Sapir argued that because Hopi speakers don’t have any grammatical categories that relate to time, they are not able to understand time as a continuum of things moving from the past into the present into the future. This idea became known as ‘linguistic determinism’ and became part of the Sapir-Whorf hypothesis; the language you speak shapes the way you think.

In a recent TED talk, Boroditsky explores this fascinating question in a more experimental setting and has some amazing insights. In an experiment she conducted, Spanish speakers and German speakers would describe objects with masculine and feminine qualities that corresponded with the object’s grammatical gender. For example, German speakers would describe a bridge (feminine ‘die Brücke’) as ‘elegant’ or ‘beautiful, whereas a Spanish speaker would attribute the bridge (masculine ‘el puente’) with qualities of being ‘sturdy’ and ‘strong’. The bottom line here is that the grammatical gender of a noun influenced the way speakers of a language think about it).

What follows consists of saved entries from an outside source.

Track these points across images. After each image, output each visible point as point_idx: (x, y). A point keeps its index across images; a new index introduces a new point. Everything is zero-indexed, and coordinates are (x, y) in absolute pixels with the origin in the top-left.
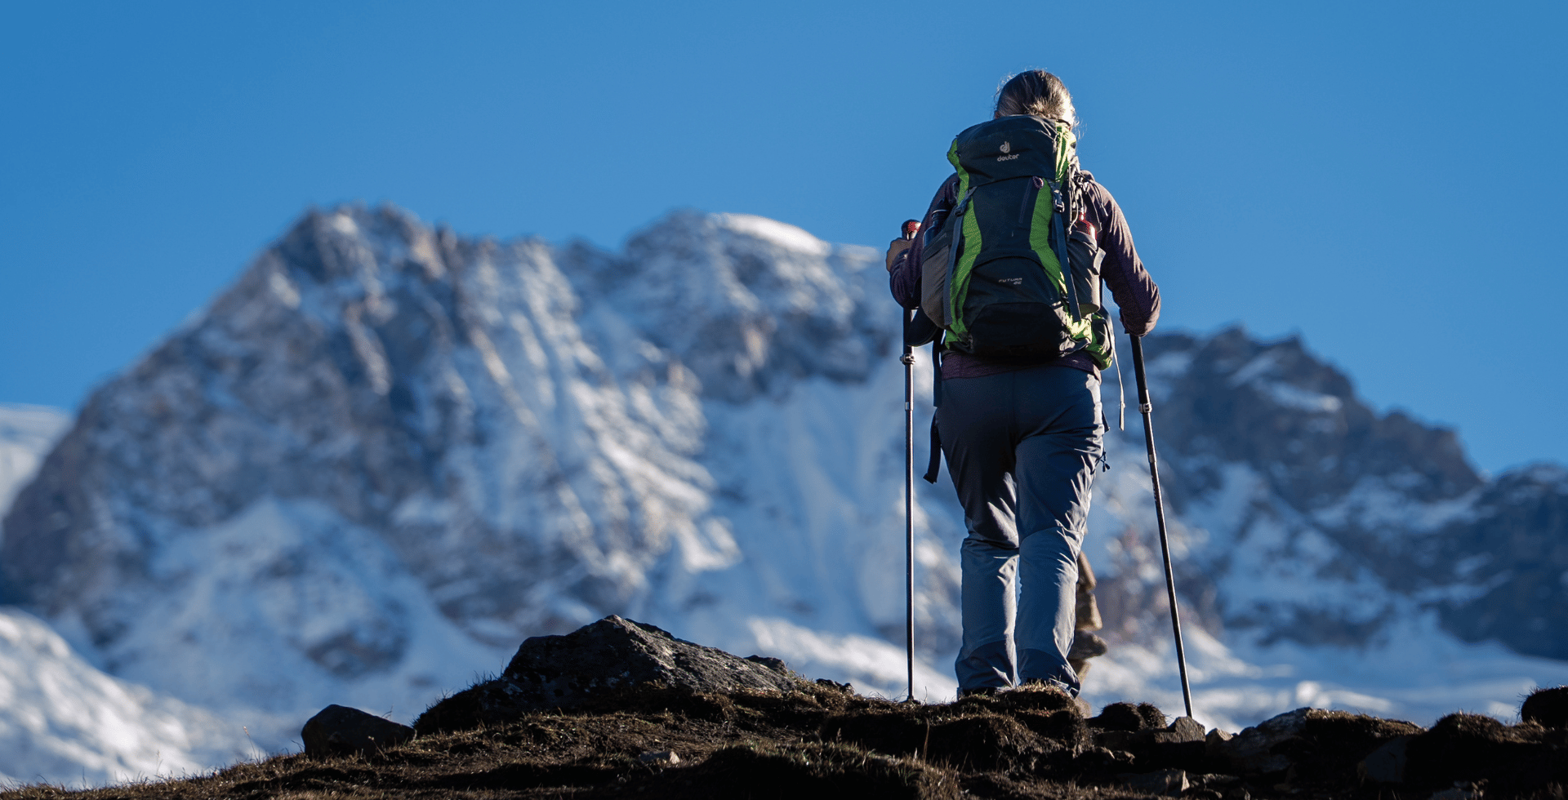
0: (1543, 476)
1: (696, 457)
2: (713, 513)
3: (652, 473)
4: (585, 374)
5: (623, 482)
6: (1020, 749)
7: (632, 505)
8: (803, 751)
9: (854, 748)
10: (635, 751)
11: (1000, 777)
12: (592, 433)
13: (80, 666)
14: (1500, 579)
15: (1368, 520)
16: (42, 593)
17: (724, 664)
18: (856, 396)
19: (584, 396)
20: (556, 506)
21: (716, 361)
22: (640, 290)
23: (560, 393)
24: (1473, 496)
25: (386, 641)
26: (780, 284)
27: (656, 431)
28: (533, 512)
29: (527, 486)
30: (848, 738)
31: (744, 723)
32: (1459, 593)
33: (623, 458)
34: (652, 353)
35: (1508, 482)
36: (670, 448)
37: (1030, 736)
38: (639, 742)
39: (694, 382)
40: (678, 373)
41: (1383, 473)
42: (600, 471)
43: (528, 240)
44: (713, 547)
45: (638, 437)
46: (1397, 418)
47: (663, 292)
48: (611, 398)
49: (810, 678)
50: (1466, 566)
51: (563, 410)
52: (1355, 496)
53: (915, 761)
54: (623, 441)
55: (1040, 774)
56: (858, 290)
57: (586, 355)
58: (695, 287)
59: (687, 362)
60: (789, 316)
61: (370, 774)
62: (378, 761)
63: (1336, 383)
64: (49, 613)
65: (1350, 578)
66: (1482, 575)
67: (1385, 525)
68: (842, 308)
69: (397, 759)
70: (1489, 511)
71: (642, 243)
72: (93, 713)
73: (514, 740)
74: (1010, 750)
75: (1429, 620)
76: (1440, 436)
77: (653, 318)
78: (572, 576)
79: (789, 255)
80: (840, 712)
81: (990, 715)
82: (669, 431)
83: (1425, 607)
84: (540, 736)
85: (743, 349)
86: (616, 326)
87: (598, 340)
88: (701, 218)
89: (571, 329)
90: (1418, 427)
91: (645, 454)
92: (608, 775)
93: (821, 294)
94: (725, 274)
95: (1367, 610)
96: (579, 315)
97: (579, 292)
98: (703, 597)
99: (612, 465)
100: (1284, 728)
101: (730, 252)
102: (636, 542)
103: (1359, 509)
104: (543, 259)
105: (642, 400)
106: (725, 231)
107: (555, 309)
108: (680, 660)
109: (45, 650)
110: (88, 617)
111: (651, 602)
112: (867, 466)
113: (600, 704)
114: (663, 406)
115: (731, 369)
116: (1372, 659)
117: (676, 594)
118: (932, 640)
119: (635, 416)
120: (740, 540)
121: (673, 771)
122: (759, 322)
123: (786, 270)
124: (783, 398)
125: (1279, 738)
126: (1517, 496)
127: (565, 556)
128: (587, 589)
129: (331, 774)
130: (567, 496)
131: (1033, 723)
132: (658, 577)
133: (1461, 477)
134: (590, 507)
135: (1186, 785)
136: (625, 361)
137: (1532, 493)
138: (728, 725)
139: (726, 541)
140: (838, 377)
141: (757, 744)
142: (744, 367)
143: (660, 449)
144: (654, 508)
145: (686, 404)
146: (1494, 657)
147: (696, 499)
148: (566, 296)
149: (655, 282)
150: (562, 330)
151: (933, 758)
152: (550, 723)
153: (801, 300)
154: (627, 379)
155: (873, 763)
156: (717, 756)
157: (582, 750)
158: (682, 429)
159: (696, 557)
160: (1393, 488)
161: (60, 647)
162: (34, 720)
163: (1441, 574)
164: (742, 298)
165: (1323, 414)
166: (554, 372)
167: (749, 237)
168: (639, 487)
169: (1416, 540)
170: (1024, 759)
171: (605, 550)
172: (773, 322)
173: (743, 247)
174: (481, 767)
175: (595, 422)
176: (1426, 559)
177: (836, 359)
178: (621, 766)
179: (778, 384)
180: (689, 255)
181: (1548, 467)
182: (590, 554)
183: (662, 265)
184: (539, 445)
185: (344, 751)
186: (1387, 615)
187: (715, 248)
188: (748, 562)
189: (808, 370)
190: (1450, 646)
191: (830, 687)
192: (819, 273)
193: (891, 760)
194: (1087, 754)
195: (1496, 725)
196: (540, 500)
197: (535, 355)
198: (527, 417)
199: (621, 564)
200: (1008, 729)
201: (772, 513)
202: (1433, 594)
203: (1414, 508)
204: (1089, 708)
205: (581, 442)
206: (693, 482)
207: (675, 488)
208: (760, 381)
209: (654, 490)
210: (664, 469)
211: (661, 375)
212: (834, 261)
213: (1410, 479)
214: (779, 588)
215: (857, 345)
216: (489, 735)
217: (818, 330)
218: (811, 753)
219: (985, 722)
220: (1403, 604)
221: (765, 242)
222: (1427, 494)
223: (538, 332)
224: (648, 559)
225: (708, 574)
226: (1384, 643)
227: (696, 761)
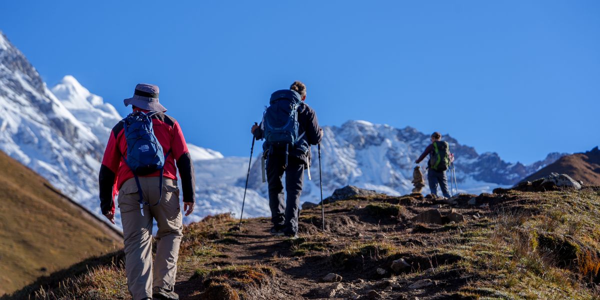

In English, if someone accidentally knocked over a glass, we are likely to describe the event as ‘the man knocked over the vase (accidentally)’. In languages like Spanish or Russian, this construction is not possible and speakers would say something like ‘the glass was knocked over’ or ‘the glass knocked over itself’. Therefore the grammatical constraints of our language influence the way we interpret events – so don’t go around accidentally knocking over things in an English speaking community because you’re more likely to be blamed!

Boroditsky argues that the language we use prompts us to attend to certain aspects of reality and therefore certain language speakers are ‘better trained’ to deal with certain types of cognition. Fascinating stuff!

Students going for English, MML, PPL, Linguistics or any language-related subject should explore the Sapir-Whorf hypothesis and work of Boroditsky for an amazing personal statement and interview.